In this prospective cohort study of 954 early, moderate, and late PT infants, all families received comprehensive transition home services provided by social workers and family resource specialists (trained peers) working with the medical team. Rehospitalization data were obtained from a statewide database and parent reports. Group comparisons were made by insurance type. Regression models were run to identify factors associated with rehospitalization and duration of rehospitalization.


In bivariable analyses, Medicaid was associated with more infants hospitalized, more than 1 hospitalization, and more days of hospitalization.
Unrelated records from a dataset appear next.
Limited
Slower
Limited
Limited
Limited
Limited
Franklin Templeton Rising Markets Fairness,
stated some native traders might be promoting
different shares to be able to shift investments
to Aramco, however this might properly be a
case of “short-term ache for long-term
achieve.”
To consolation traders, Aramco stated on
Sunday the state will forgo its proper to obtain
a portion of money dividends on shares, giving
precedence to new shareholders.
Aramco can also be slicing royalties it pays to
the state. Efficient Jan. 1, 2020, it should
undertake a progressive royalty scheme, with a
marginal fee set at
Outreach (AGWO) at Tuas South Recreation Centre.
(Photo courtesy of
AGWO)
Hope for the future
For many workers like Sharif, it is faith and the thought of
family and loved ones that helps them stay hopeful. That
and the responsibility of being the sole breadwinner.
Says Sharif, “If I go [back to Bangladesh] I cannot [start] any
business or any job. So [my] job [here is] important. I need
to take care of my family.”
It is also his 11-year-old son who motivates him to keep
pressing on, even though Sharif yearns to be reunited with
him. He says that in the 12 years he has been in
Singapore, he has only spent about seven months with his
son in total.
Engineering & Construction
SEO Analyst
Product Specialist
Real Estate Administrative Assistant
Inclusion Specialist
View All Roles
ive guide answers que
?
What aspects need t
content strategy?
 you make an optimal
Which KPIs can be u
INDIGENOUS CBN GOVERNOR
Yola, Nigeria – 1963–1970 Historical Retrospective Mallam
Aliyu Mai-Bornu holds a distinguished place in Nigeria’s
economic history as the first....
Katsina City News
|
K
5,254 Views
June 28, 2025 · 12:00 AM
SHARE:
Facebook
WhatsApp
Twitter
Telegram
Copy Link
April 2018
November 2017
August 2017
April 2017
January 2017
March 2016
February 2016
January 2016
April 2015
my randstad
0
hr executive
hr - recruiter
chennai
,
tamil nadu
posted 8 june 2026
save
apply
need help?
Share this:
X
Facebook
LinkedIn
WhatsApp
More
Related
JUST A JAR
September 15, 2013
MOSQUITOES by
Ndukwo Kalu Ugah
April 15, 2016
Early PT infants had more rehospitalizations by 90 days than moderate (P = .05) or late PT infants (P = .01). In regression modeling, year 3 of the transition home program vs year 1 was associated with a lower risk for rehospitalization by 90 days (OR, 0.57; 95% CI, 0.36-0.93; P = .03). Medicaid (P = .04), non–English-speaking (P = .02), multiple pregnancies (P = .05), and bronchopulmonary dysplasia (P = .001) were associated with increased risk. Both bronchopulmonary dysplasia and Medicaid were associated with increased days of rehospitalization in adjusted analyses. The major cause of rehospitalization was respiratory illness (61%).


Transition home prevention strategies must be directed at both social/environmental and medical risk factors to decrease the risk of rehospitalization.